The 100-member Homestead-based social service organization We Count yearly serves more than 500 day laborers in finding work, stemming wage theft and offering legal referrals.
A poster of the Statue of Liberty in We Count Director Jonathan Fried's tiny office proclaims, "No human is illegal." Friedman recalls the 2008 ICE raids in Homestead, which resulted in the arrest of 77 Guatemalans and Mexicans who were beaten and verbally abused. Other workplace raids have left children to fend for themselves unaware of their parents' whereabouts.
"It's the children who suffer in these situations," he said. "There's a perception in these cases that one can actually come before a judge who will look into the best interest of the child. That doesn't exist. It creates a situation where people are constantly hiding in fear and are in constant stress."
Fried said the government has made an economic investment in immigration enforcement as officers are charged with arrest quotas and so go after people who are not a security threat. Fried asserted prison construction and prison worker salaries fuel the economy.
"The frustration is that there's usually no legal way to change one's status," Fried said. "So these people are caught. We must review this whole system because there are hundreds of thousands here in this position. These families have a right to be united, to be together."
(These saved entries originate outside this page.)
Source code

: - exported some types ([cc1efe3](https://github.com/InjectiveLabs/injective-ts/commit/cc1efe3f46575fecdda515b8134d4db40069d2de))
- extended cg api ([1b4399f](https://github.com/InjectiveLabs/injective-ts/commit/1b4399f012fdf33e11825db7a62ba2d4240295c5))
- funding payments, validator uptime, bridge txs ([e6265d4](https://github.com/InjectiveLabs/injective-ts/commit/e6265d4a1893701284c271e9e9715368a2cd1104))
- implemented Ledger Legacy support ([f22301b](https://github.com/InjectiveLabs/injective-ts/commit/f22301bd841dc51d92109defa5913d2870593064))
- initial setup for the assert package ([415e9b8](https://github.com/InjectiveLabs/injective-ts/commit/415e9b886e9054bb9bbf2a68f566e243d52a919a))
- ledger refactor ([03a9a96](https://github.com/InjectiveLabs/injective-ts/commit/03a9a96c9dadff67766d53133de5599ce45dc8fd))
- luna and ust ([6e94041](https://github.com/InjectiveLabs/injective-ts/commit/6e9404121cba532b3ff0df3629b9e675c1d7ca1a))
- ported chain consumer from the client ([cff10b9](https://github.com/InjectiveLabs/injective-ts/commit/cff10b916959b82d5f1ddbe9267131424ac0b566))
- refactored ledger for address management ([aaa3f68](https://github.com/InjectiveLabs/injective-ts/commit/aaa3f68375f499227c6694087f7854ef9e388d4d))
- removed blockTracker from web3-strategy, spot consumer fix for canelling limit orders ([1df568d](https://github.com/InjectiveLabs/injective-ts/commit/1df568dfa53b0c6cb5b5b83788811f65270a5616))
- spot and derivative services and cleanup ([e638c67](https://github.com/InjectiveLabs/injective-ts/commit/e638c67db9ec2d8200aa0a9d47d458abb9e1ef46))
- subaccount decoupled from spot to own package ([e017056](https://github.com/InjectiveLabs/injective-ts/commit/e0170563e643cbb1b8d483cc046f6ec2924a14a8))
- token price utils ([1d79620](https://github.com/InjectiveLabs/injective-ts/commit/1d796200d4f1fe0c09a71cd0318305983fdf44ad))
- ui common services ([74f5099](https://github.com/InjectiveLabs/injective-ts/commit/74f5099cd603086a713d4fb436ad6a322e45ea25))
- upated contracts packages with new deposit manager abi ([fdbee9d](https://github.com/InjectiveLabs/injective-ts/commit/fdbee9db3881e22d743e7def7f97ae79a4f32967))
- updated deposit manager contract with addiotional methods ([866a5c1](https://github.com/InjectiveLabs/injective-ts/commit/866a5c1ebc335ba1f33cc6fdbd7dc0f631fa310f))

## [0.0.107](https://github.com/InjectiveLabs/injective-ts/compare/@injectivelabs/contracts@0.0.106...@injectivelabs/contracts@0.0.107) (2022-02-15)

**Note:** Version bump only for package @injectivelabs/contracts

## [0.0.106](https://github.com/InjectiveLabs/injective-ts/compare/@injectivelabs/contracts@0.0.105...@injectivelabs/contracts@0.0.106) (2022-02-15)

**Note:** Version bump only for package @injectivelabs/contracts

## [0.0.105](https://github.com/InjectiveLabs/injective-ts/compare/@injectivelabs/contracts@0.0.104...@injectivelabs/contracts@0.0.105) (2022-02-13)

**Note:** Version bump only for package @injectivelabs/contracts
Immigrant advocates like Fried understand Washington's current focus on the economic crisis but hope the Obama administration will take on immigration reform, allowing those who already reside here to find a way to legalize their status.
Since Cecia's mom was deported, the teen has tried to figure out a way to bring her back, for now speaking to her daily by telephone. ICE officials say Cecia is free to go and live with her mom and come back to the United States whenever she wants. Being younger than 21, Cecia has few rights or political clout to help her. She and her brother did try a weeklong hunger strike to bring attention to her plight. The only results were some news coverage and a declining grade for missing school.
Cecia wants Washington decision-makers to get the message to stop the deportations. "They have their mothers with them," Cecia said. "Why can't I have mine?"